Secondly, there’s hardly any thought power involved with LISS. It’s very easy to do while listening to a podcast, watching TV, or even checking you emails. Provided your heart rate stays at around 60-70% of your maximum, (your maximum being 220 minus your age,) you’re going to be just fine, without putting too much thought into it. 

Studies seem to show that when calorie burn is matched, LISS performs just as well as HIIT from a weight loss perspective. (4)



It’s crazy how often NEAT is disregarded as a form of cardio. The reason for this tends to be because we don’t even think about NEAT as being exercise.

NEAT actually has the power to contribute a very high percentage of your total daily calorie burn though. It’s basically all the calories you burn from the daily activities you don’t even think about - walking to the office, typing on a keyboard, fidgeting, doing basic chores, and so on.

While these activities may seem insignificant, the research shows that calories burned from NEAT can vary in individuals by up to 2,000 per day. (5) That means someone who has a sedentary job, commutes to work by car, and doesn’t do much around the house could be burning 2,000 fewer calories per day than a more active individual who has a job where they move or stand, commutes to work on foot (or by bike,) and typically leads a more active lifestyle. 

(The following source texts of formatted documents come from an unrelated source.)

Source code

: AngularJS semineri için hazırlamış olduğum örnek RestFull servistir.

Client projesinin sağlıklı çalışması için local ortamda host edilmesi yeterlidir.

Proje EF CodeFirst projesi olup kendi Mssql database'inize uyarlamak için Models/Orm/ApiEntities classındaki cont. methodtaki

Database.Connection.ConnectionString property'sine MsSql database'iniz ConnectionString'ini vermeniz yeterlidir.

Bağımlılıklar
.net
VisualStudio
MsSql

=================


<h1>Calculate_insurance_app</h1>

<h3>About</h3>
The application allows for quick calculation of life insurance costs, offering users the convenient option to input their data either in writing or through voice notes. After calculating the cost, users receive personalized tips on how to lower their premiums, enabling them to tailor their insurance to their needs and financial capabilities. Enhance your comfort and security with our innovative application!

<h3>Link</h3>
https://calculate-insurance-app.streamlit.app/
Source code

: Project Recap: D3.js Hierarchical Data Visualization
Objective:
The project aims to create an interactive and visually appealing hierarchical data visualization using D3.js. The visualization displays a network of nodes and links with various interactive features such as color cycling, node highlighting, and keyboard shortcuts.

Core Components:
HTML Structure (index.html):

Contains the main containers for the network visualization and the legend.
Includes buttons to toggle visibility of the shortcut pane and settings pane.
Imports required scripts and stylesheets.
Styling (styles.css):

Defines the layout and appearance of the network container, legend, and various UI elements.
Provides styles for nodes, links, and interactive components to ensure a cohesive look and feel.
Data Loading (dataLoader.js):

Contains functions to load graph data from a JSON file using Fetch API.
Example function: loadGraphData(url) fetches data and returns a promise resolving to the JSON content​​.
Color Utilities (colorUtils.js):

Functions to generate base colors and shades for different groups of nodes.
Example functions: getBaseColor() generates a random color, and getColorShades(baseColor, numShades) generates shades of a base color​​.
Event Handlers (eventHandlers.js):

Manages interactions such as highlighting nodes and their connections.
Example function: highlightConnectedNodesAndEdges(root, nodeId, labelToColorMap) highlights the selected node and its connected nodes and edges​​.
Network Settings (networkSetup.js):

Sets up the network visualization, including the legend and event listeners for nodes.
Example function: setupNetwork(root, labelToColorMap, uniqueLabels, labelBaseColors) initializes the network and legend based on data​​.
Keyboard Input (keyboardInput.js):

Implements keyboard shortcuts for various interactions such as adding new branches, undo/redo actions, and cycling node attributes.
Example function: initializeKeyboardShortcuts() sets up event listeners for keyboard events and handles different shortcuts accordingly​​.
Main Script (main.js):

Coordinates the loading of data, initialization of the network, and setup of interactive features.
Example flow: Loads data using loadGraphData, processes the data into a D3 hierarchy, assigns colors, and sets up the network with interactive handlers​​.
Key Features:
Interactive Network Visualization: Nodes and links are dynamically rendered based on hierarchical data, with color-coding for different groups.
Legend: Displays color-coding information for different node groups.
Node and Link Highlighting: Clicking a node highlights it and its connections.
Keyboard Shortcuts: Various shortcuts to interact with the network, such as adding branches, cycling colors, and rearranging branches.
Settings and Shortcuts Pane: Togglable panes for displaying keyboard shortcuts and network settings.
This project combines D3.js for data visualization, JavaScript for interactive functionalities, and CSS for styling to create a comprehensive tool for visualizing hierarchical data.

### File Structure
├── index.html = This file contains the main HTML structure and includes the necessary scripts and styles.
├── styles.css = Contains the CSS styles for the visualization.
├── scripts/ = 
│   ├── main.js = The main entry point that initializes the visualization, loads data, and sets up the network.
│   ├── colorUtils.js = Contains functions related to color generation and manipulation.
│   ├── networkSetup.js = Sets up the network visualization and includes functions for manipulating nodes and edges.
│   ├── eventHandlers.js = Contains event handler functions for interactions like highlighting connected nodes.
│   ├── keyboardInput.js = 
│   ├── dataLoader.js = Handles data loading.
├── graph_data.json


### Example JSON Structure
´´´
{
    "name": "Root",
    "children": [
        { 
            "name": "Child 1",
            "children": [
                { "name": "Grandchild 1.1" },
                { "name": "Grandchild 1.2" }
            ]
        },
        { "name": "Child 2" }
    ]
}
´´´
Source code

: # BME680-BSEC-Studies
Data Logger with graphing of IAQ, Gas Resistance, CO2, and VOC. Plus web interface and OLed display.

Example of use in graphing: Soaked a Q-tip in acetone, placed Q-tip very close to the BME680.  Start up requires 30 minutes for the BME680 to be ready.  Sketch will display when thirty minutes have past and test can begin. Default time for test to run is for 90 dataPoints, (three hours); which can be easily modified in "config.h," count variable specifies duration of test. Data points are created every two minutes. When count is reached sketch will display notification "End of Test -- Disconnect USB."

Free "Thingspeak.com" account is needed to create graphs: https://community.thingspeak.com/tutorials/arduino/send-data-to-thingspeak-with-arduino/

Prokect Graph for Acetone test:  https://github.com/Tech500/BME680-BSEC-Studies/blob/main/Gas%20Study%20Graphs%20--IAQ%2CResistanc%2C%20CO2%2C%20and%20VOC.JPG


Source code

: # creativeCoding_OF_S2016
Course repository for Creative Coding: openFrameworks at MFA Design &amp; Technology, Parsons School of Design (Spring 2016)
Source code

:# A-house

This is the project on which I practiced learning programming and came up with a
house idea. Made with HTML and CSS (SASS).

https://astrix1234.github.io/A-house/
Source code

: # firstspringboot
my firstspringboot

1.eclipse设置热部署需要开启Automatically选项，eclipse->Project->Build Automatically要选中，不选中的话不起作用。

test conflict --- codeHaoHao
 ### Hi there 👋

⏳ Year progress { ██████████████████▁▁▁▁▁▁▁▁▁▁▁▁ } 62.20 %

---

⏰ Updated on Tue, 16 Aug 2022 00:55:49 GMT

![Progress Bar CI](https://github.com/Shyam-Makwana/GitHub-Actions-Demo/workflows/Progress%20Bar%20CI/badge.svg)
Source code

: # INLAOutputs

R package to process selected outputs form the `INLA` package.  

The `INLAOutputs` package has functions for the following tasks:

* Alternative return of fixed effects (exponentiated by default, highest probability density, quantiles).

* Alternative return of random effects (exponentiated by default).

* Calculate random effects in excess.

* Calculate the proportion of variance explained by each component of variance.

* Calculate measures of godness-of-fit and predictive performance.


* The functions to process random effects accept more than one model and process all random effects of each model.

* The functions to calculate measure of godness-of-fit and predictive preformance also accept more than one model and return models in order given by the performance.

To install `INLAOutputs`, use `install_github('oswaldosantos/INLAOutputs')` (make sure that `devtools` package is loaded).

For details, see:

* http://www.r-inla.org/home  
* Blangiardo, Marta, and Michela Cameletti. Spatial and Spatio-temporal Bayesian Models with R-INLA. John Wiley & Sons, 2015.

When you break it down, 2,000 calories extra per day is 14,000 extra per week, or enough to lose an extra 4 pounds. A lot of calories burned from NEAT will be subconscious, but that doesn’t mean we can’t make an active effort to increase it, simply by being more active.

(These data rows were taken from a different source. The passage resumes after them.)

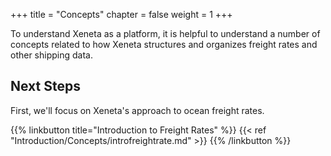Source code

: +++
title = "Concepts"
chapter = false
weight = 1
+++

To understand Xeneta as a platform, it is helpful to understand a number of concepts related to how Xeneta structures and organizes freight rates and other shipping data. 

## Next Steps

First, we'll focus on Xeneta's approach to ocean freight rates.

{{% linkbutton title="Introduction to Freight Rates" %}} {{< ref "Introduction/Concepts/introfreightrate.md" >}} {{% /linkbutton %}}

<div style="clear:both"/>

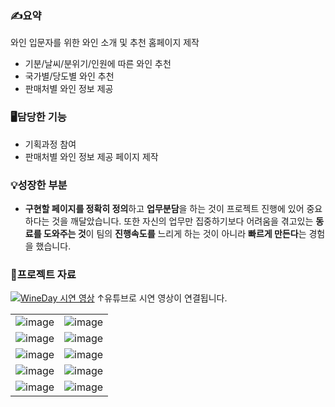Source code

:### ✍️요약

와인 입문자를 위한 와인 소개 및 추천 홈페이지 제작

- 기분/날씨/분위기/인원에 따른 와인 추천
- 국가별/당도별 와인 추천
- 판매처별 와인 정보 제공

### 🖥️담당한 기능

- 기획과정 참여
- 판매처별 와인 정보 제공 페이지 제작

### 💡성장한 부분

- **구현할 페이지를 정확히 정의**하고 **업무분담**을 하는 것이 프로젝트 진행에 있어 중요하다는 것을 깨달았습니다. 또한 자신의 업무만 집중하기보다 어려움을 겪고있는 **동료를 도와주는 것**이 팀의 **진행속도를** 느리게 하는 것이 아니라 **빠르게 만든다**는 경험을 했습니다.

### 📗프로젝트 자료

[![WineDay 시연 영상](http://img.youtube.com/vi/93SK6YejhFk/0.jpg)](https://youtu.be/93SK6YejhFk?t=0s) 
↑유튜브로 시연 영상이 연결됩니다.

|      |      |
|:-----:|:-----:|
|![image](https://user-images.githubusercontent.com/67677374/178218382-242776b7-21cd-409d-93fb-2e440191f48d.png)|![image](https://user-images.githubusercontent.com/67677374/178218426-16b1d497-aa08-4330-8c72-eb1adb9967bd.png)|
|![image](https://user-images.githubusercontent.com/67677374/178218456-323cc612-465b-4e03-88be-976e333ab766.png)|![image](https://user-images.githubusercontent.com/67677374/178218481-faeb337d-13a0-493c-8015-ddd4a6b20c54.png)|
|![image](https://user-images.githubusercontent.com/67677374/178218524-bf8d2f36-a35a-4907-870f-8b9274a0ae06.png)|![image](https://user-images.githubusercontent.com/67677374/178218565-7afb8bb4-79a1-4332-a41e-114c0a3ba4f8.png)|
|![image](https://user-images.githubusercontent.com/67677374/178218599-beec541a-e702-426e-b495-95f6ddd91b8c.png)|![image](https://user-images.githubusercontent.com/67677374/178218628-e0e771ea-559e-4688-b9a2-99aaca78e3d2.png)|
|![image](https://user-images.githubusercontent.com/67677374/178218658-ba31b086-ee15-45db-9092-e5f17fc37f1d.png)|![image](https://user-images.githubusercontent.com/67677374/178218685-99b11194-0836-490a-b42e-e0a78f458dfa.png)|
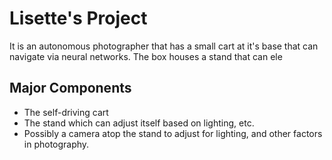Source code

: # Lisette's Project

It is an autonomous photographer that has a small cart at it's base that can navigate via neural networks. The box houses a stand that can ele

## Major Components

- The self-driving cart
- The stand which can adjust itself based on lighting, etc.
- Possibly a camera atop the stand to adjust for lighting, and other factors in photography. 
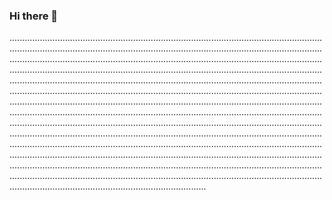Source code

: ### Hi there 👋

......................................................................................................................................................................................................................................................................................................................................................................................................................................................................................................................................................................................................................................................................................................................................................................................................................................................................................................................................................................................................................................................................................................................................................................................................................................................................................................................................................................................................................................................................................................................................................................................................................................................................................................................................................................................................................................................................................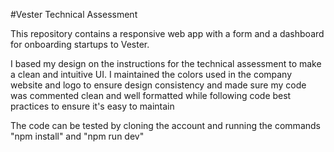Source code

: #Vester Technical Assessment

This repository contains a responsive web app with a form and a dashboard for onboarding startups to Vester.

I based my design on the instructions for the technical assessment to make a clean and intuitive UI. I maintained the colors used in the company website and logo to ensure design consistency and made sure my code was commented clean and well formatted while following code best practices to ensure it's easy to maintain

The code can be tested by cloning the account and running the commands "npm install"  and "npm run dev"
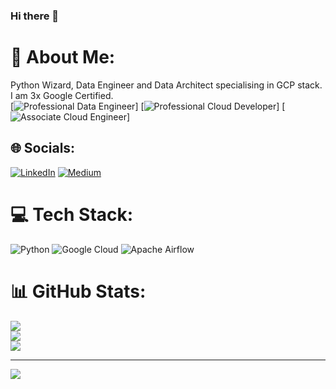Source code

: ### Hi there 👋

<!--
**apatre/apatre** is a ✨ _special_ ✨ repository because its `README.md` (this file) appears on your GitHub profile.

Here are some ideas to get you started:

- 🔭 I’m currently working on ...
- 🌱 I’m currently learning ...
- 👯 I’m looking to collaborate on ...
- 🤔 I’m looking for help with ...
- 💬 Ask me about ...
- 📫 How to reach me: ...
- 😄 Pronouns: ...
- ⚡ Fun fact: ...
-->
# 💫 About Me:
Python Wizard, Data Engineer and Data Architect specialising in GCP stack.      
I am 3x Google Certified.     
[![Professional Data Engineer](https://api.accredible.com/v1/frontend/credential_website_embed_image/badge/57687690)] [![Professional Cloud Developer](https://api.accredible.com/v1/frontend/credential_website_embed_image/badge/78774185)] [![Associate Cloud Engineer](https://api.accredible.com/v1/frontend/credential_website_embed_image/badge/48652291)]    


## 🌐 Socials:
[![LinkedIn](https://img.shields.io/badge/LinkedIn-%230077B5.svg?logo=linkedin&logoColor=white)](https://linkedin.com/in/abhishek-patre) [![Medium](https://img.shields.io/badge/Medium-12100E?logo=medium&logoColor=white)](https://medium.com/@@abhishekpatre) 

# 💻 Tech Stack:
![Python](https://img.shields.io/badge/python-3670A0?style=for-the-badge&logo=python&logoColor=ffdd54) ![Google Cloud](https://img.shields.io/badge/Google%20Cloud-%234285F4.svg?style=for-the-badge&logo=google-cloud&logoColor=white) ![Apache Airflow](https://img.shields.io/badge/Apache%20Airflow-017CEE?style=for-the-badge&logo=Apache%20Airflow&logoColor=white)
# 📊 GitHub Stats:
![](https://github-readme-stats.vercel.app/api?username=apatre&theme=default&hide_border=false&include_all_commits=true&count_private=true)<br/>
![](https://github-readme-streak-stats.herokuapp.com/?user=apatre&theme=default&hide_border=false)<br/>
![](https://github-readme-stats.vercel.app/api/top-langs/?username=apatre&theme=default&hide_border=false&include_all_commits=true&count_private=true&layout=compact)

---
[![](https://visitcount.itsvg.in/api?id=apatre&icon=0&color=9)](https://visitcount.itsvg.in)

<!-- Proudly created with GPRM ( https://gprm.itsvg.in ) -->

The biggest advantage NEAT has over HIIT and LISS is that there’s zero recovery involved. Even someone who’s incredibly unfit or undertrained can cope with an increase in NEAT without feeling sore or compromising gym performance.


So … What’s Best?

It would be great to give a comprehensive answer and name one single type of cardio as the absolute best.

Unfortunately, we can’t do that, because there isn’t one. What’s ‘best’ will come down to a number of factors.

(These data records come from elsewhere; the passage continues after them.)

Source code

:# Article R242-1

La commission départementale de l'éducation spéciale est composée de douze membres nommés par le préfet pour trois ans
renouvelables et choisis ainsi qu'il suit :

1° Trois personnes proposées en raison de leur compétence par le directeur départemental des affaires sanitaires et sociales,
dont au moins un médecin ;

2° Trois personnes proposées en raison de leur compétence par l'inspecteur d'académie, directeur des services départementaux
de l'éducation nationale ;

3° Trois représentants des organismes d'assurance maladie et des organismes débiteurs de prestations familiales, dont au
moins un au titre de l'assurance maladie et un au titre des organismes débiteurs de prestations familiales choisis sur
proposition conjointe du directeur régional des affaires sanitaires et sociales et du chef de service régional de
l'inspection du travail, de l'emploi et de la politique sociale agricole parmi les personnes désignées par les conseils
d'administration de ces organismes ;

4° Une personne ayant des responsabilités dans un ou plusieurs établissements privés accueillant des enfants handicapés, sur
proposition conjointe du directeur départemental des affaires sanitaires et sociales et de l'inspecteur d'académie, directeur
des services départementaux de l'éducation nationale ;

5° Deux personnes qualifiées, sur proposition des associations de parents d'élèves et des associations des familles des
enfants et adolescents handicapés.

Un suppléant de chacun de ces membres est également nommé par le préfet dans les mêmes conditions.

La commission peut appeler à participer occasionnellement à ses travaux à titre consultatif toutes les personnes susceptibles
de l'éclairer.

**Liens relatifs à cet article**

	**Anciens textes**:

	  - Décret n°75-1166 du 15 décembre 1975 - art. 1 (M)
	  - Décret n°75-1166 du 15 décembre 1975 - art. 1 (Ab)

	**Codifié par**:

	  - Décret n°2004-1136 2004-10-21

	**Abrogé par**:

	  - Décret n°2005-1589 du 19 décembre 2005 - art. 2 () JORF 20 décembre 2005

If you’re incredibly pushed for time, it’s likely HIIT will be your best choice, simply due to the fact you’ll get a higher calorie burn in less time.

If you’re got a little more time, and prefer to do cardio at a more leisurely pace, while browsing your phone or catching up on some TV, your fat loss results aren’t going to suffer from making your primary cardio LISS.

And, if you don’t want to spend any more time in the gym, or feel there are simple ways you can increase your NEAT, either by getting a standing desk, walking part of your journey to work, doing some gardening/ yard work at the weekends instead of sitting down and watching TV, then go for that.

The bottom line is it’s all about calories. 500 calories burned from LISS is the same as 500 calories burned from HIIT, is the same as 500 calories burned from NEAT.

The harder you work, the more calories you burn. But the harder you work, the more chance there is of your lifting performance suffering. 

So do what works for you, and just remember - No matter how much cardio you do, your diet should still be the main driver for creating a calorie deficit, and, if you want to maintain muscle, lifting weights should still be your primary form of training.

Cardio is very useful for increasing calorie burn and improving fitness, but it won’t change your physique on its own.